File metadata and controls

58 lines (39 loc) · 3.38 KB

Supervised Learning Experiments

Getting started

Data preparation

Please make sure ImageNet is downloaded to $DATASET/imagenet directory. Then, you may create training dataset variants of ImageNet-Captions, LAIONet, YFCC-15M, and CC-12M by following the instructions in the data_preparation folder. TSV files containing image paths will be stored under $DATASET/imagenet-captions, and corresponding class frequencies will be stored under freqs folder.

Evaluation is done on the ImageNet validation set, which is expected to be stored under $DATASET/imagenet/val. Optionally, we also support evaluating on ImageNetV2 and ImageNet-100. Example commands to download these datasets are provided below.
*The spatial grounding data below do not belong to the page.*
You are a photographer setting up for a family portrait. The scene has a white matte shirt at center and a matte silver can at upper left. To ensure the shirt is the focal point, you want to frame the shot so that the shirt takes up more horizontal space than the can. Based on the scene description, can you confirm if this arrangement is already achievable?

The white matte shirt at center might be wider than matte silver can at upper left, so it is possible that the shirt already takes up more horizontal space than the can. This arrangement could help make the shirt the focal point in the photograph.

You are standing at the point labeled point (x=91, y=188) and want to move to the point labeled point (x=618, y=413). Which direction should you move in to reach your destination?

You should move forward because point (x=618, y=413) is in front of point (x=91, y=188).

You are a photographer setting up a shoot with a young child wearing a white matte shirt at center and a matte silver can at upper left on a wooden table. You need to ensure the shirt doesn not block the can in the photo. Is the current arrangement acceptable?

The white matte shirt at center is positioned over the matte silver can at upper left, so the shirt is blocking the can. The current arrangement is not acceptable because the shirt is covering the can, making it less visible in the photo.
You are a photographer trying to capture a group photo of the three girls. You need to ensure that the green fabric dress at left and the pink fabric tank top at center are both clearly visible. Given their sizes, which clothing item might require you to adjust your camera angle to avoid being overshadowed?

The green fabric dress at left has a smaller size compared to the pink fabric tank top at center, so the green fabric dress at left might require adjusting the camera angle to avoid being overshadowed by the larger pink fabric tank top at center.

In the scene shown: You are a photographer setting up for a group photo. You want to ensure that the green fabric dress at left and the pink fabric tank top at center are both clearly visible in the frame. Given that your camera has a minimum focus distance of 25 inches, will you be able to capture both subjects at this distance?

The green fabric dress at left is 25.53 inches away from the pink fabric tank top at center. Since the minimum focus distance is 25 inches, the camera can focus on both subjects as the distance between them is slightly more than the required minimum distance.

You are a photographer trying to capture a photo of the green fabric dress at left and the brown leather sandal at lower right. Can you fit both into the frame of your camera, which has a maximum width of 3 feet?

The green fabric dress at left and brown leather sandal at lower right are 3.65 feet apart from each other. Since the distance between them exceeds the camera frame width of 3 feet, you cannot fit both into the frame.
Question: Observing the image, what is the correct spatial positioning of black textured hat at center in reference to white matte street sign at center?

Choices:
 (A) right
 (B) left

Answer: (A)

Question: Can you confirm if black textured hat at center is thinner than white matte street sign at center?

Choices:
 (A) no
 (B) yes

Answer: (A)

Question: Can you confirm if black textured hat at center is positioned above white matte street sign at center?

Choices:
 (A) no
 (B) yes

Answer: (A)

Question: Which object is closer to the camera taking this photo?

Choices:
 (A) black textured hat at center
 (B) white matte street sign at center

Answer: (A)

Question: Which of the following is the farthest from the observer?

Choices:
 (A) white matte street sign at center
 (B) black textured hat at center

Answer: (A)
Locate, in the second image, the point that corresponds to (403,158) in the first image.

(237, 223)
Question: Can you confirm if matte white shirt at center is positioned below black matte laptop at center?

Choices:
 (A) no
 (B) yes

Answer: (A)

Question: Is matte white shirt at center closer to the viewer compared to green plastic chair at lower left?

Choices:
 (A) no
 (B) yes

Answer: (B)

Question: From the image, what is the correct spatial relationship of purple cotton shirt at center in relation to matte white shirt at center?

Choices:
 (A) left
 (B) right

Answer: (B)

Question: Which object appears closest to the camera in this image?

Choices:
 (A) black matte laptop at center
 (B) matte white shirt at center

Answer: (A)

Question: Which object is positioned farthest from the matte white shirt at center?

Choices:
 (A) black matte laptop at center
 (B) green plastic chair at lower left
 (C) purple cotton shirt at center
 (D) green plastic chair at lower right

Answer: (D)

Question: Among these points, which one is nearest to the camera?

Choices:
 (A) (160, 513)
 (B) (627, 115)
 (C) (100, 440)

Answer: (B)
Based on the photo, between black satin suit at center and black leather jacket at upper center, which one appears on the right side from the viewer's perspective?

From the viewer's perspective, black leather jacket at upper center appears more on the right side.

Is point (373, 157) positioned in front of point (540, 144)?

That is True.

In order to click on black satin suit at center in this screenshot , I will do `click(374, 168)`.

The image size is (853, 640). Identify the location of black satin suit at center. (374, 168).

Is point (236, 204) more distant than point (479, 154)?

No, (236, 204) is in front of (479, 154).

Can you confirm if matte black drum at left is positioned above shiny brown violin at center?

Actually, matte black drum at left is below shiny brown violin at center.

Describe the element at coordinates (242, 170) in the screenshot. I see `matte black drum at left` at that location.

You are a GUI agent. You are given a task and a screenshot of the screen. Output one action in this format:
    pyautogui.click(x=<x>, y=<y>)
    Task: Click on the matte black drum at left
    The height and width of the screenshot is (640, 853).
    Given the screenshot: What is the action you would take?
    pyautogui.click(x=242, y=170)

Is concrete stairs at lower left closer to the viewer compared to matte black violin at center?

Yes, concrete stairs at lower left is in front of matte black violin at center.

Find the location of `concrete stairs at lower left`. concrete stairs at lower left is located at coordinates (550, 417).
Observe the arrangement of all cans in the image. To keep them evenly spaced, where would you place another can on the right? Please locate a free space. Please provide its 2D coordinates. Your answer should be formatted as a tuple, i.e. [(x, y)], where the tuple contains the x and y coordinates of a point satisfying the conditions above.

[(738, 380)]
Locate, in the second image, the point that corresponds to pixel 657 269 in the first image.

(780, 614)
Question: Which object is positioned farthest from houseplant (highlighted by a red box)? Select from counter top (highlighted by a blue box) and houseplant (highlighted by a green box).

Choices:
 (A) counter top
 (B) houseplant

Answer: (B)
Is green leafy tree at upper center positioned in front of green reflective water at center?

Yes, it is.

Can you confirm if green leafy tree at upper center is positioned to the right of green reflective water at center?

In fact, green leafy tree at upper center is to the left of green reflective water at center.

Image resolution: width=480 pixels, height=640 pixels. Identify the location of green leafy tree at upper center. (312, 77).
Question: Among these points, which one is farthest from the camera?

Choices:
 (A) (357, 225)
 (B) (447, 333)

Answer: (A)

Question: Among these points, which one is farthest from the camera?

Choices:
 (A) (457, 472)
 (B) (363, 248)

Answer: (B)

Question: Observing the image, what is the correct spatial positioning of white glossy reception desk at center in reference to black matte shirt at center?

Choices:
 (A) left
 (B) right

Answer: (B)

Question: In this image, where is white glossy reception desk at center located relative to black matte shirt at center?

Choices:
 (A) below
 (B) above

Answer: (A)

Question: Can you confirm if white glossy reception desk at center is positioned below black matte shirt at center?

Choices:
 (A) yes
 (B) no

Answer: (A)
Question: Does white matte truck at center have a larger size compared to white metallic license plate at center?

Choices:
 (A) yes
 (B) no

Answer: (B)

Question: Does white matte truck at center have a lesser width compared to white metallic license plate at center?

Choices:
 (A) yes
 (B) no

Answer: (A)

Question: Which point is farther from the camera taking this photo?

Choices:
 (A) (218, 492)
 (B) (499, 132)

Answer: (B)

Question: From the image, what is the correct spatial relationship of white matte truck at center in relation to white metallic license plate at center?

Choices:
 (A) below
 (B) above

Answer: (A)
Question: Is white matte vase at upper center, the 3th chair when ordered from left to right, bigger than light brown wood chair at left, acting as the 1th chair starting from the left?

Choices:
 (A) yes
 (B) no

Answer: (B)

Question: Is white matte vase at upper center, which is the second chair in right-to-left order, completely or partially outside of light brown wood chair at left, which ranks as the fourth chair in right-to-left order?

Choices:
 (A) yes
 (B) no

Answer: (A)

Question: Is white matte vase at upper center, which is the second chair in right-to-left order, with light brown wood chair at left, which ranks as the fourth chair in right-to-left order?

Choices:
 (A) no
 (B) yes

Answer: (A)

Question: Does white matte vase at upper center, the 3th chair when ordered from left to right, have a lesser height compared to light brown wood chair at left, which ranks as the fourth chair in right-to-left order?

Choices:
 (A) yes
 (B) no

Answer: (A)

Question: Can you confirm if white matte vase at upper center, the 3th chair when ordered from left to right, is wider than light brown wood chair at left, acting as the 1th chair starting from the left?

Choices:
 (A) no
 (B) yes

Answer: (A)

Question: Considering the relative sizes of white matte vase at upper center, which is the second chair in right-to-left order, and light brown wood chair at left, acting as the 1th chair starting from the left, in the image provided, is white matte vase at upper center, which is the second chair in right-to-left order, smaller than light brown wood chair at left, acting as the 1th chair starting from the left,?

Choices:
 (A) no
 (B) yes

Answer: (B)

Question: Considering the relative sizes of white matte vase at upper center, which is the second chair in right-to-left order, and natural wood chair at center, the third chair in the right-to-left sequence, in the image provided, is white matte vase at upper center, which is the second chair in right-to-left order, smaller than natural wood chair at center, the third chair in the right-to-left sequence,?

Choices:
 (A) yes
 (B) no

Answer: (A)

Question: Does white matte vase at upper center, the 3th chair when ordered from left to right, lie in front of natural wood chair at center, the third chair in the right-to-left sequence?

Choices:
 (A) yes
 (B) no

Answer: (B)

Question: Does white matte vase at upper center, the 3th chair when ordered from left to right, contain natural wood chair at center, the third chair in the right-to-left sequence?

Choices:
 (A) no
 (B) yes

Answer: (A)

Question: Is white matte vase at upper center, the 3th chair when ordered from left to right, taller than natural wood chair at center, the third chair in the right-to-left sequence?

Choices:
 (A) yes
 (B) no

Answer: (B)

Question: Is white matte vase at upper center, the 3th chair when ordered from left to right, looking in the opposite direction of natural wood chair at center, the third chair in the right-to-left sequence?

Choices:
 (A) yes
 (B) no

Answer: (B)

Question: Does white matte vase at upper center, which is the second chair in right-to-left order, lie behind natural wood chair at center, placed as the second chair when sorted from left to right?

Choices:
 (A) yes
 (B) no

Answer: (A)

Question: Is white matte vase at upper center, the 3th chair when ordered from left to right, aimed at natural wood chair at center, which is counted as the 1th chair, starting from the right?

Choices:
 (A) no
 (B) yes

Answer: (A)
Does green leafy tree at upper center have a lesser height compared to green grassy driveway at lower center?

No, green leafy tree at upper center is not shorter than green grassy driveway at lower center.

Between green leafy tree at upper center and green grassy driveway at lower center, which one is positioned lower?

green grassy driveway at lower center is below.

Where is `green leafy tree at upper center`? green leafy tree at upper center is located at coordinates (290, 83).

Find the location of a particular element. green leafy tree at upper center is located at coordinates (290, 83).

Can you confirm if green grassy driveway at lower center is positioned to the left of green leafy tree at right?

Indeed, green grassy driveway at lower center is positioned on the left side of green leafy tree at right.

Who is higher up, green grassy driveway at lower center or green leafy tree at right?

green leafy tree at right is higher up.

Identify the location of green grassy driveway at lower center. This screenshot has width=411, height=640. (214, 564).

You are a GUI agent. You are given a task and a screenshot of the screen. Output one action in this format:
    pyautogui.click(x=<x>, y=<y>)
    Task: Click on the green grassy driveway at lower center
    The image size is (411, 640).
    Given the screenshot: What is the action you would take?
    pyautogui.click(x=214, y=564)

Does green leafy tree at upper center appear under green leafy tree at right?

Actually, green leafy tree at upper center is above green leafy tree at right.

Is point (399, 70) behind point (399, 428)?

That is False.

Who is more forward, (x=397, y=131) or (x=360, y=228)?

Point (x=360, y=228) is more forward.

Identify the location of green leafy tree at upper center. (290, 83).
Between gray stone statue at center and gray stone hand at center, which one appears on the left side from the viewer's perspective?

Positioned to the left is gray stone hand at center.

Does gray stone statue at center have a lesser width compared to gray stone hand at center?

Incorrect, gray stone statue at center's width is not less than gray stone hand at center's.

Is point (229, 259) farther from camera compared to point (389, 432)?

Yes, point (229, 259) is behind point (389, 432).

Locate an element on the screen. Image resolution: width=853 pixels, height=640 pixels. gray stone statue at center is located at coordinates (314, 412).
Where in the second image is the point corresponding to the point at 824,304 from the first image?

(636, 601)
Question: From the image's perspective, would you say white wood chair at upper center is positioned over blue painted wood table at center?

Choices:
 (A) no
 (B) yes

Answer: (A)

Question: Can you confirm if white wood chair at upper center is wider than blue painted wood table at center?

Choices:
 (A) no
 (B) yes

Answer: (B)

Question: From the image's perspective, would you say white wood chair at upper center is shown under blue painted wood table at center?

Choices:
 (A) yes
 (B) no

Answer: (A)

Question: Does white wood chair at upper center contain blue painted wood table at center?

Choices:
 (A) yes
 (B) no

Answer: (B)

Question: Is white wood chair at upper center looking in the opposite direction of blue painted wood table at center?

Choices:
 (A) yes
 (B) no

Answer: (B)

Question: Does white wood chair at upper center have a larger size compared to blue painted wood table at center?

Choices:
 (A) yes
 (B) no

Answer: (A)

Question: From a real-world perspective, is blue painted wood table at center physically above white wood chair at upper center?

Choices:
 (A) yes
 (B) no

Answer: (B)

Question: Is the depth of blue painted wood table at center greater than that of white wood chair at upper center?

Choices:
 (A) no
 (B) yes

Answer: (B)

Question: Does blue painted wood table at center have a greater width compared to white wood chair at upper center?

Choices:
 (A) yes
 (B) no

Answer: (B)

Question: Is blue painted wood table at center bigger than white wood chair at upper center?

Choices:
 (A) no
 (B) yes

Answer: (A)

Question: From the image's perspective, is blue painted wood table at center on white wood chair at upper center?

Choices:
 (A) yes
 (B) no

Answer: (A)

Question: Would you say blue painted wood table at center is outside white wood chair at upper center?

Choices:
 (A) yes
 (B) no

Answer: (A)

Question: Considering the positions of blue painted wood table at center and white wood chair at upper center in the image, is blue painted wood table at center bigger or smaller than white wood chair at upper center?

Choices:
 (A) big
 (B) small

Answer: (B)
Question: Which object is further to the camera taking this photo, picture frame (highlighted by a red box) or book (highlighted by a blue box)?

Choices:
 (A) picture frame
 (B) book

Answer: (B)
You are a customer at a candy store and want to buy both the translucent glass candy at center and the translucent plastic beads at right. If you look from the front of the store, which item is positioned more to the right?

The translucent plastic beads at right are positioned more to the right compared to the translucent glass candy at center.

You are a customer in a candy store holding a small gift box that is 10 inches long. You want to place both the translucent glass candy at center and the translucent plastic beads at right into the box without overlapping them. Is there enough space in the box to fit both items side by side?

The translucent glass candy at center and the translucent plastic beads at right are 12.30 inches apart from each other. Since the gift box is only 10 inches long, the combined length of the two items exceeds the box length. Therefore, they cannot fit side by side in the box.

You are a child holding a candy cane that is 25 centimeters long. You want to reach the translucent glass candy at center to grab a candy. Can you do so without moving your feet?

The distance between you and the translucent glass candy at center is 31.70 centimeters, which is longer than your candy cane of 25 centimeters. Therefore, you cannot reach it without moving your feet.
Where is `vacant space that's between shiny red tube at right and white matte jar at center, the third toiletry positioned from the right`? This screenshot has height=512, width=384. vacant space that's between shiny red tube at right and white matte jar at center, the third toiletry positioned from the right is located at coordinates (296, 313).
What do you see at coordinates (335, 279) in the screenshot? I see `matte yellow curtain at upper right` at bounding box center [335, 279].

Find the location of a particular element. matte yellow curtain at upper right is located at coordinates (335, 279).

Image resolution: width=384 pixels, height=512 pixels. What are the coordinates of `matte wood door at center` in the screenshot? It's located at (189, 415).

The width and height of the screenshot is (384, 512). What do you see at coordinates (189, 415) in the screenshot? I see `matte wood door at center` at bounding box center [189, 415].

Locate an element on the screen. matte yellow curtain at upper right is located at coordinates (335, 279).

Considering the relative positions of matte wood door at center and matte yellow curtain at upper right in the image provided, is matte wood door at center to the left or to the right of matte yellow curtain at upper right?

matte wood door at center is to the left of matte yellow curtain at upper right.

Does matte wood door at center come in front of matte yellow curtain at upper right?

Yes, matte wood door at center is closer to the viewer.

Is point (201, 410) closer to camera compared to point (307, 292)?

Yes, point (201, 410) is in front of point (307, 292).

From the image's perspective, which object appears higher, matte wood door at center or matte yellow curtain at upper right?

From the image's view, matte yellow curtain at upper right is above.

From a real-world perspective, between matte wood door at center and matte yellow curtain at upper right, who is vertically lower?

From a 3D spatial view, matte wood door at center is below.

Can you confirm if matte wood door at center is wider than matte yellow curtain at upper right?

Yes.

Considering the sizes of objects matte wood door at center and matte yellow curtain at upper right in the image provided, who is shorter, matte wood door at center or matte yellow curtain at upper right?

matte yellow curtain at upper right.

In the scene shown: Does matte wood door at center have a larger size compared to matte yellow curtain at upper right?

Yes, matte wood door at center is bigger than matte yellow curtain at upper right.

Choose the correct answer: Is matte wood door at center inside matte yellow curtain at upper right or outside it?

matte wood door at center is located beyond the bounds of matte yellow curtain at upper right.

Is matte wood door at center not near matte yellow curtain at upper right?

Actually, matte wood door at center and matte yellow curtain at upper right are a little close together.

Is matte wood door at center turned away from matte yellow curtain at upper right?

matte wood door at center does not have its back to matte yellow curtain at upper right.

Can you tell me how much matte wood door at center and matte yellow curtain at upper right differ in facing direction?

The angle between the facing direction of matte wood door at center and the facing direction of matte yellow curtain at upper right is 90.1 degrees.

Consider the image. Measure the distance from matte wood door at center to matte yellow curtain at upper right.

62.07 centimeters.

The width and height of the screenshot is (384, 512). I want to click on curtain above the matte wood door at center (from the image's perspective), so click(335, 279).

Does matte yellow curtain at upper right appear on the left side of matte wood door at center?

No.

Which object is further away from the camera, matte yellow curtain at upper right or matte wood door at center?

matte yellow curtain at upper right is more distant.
export DATASET=../datasets

# Download ImageNetV2
mkdir $DATASET/imagenetv2 && cd $DATASET/imagenetv2
wget https://huggingface.co/datasets/vaishaal/ImageNetV2/blob/main/imagenetv2-matched-frequency.tar.gz
tar -xvf imagenetv2-matched-frequency.tar.gz
rm imagenetv2-matched-frequency.tar.gz

# Download ImageNet-100
mkdir $DATASET/imagenet100 && cd $DATASET/imagenet100
git clone https://github.com/danielchyeh/ImageNet-100-Pytorch.git && cd ImageNet-100-Pytorch
python generate_IN100.py --source_folder $DATASET/imagenet --target_folder $DATASET/imagenet100
rm -r $DATASET/imagenet100/ImageNet-100-Pytorch

Environment setup

Nothing to take special care here. Basically just make sure PyTorch (>=2.0, with CUDA) is installed and there are at least 4 GPUs on your device.

Pre-trained heads

We have provided pre-extracted class embeddings for 1K ImageNet classes with different prompts and text encoders, check heads folder for details. You may also extract your own class embeddings using dump_clip_txt_features.py. Depending the text encoder you use, you may need to install corresponding libraries, e.g., clip, open_clip, and transformers.

Running

Training

We privide example scripts to replicate our experiments in the scripts folder. This includes investigations on vocabulary size (Sec. 3.3), data distribution (Sec. 3.4 & 3.5), and open-world concepts (Sec. 3.6). It also supports explorations on few-shot and open-world recognition (Sec. 4.1). You may run them directly or modify them to suit your needs. Checkpoints and intermediate evaluation results are saved to the output folder by default.

Evaluation

The metrics are already computed and saved during training. If you want to re-evaluate a trained model, you may run the following command:

bash scripts/eval.sh $PATH_TO_CHECKPOINT

The results will be saved to the same directory as the checkpoint file.